→ **Requirement**:
Answer these questions using the account of the stuck song:
1. At roughly what speed did the repeating line eventually settle?
2. What did the singing group do when asked about the song?
3. For how long did this spell go on?

Ugh it's torture isn't it, having a song stuck that you actively dislike? I get it a lot, but thankfully never usually as badly as I got it during one bad spell, a few years ago.
My head would start playing "I'm walking on sunshine, woah-ohh, I'm walking on sunshine, woah-ohh, I'm walking on sunshine, woah-ohh", and rather than it then resolving to "And don't it feel good!" it would just KEEP ON WALKING ON SUNSHINING INSTEAD, with increasing tempo, settling at around double speed.
For hours at a time, nonstop, every day, sometimes all day. Four words and an exclamation, on endless musical repeat.
The tiniest thing (like seeing some sunshine, or thinking about walking) could set it off. It was so "loud" in my head I couldn't sleep. Sometimes I got so frustrated I'd yell and cry out and hit my pillow. At a fun singing group I attended, I begged them to remove that song from the pieces in rotation, in an attempt to remove at least one trigger. (To their credit, they did.)
This went on for several weeks.
If it wasn't for the fact that the intensity of that earworm was actually a bipolar mania symptom, I'd say that Katrina and the Waves themselves drove me to the edge of sanity, then sang me off the cliff. If I hated that song before, what I feel for it now cannot be described in human words.

[Entries taken from a collection]
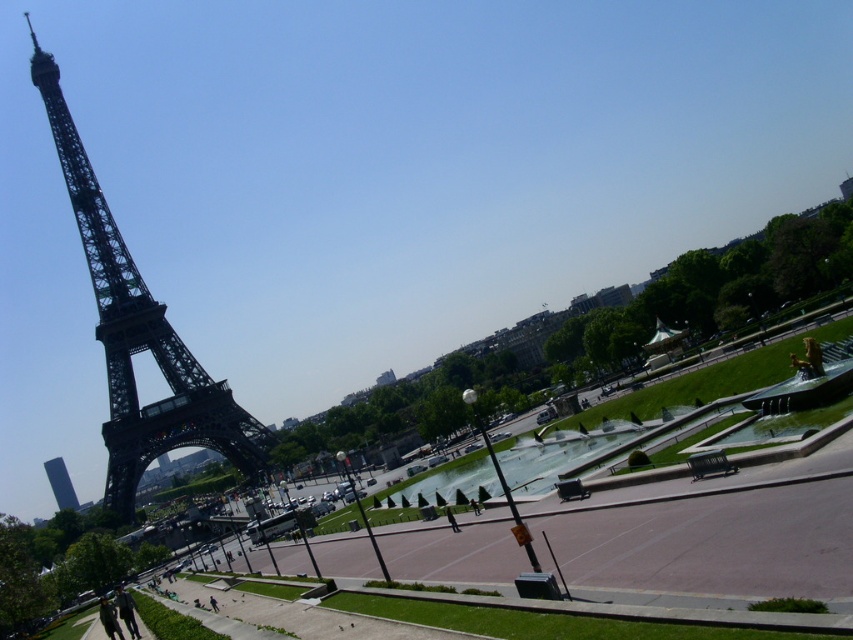
Does smooth glass tower at left have a larger size compared to dark blue jeans at lower left?

Yes.

Is point (74, 500) in front of point (115, 600)?

No, it is behind (115, 600).

The height and width of the screenshot is (640, 853). I want to click on smooth glass tower at left, so click(61, 483).

Who is shorter, black metal eiffel tower at left or dark blue jeans at lower left?

With less height is dark blue jeans at lower left.

Is point (119, 364) positioned in front of point (129, 625)?

No, (119, 364) is further to viewer.

Find the location of `black metal eiffel tower at left`. black metal eiffel tower at left is located at coordinates (138, 337).

Does black metal eiffel tower at left have a lesser width compared to smooth glass tower at left?

No.

Is point (146, 442) positioned in front of point (68, 490)?

Yes, it is.

This screenshot has width=853, height=640. I want to click on black metal eiffel tower at left, so click(x=138, y=337).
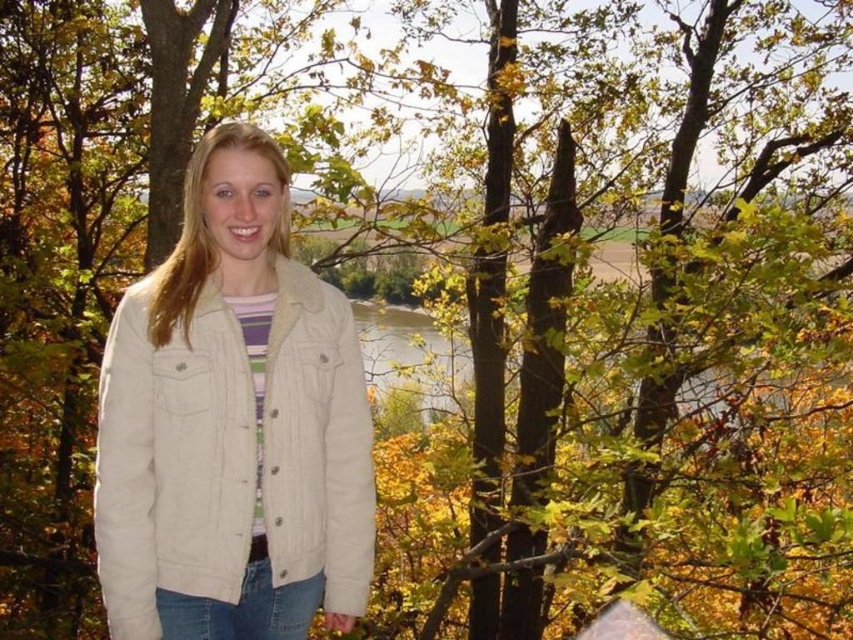
The width and height of the screenshot is (853, 640). Describe the element at coordinates (173, 460) in the screenshot. I see `beige corduroy jacket at center` at that location.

→ **Solution to this task**:
1. Around double speed.
2. They removed it from the pieces in rotation.
3. Several weeks.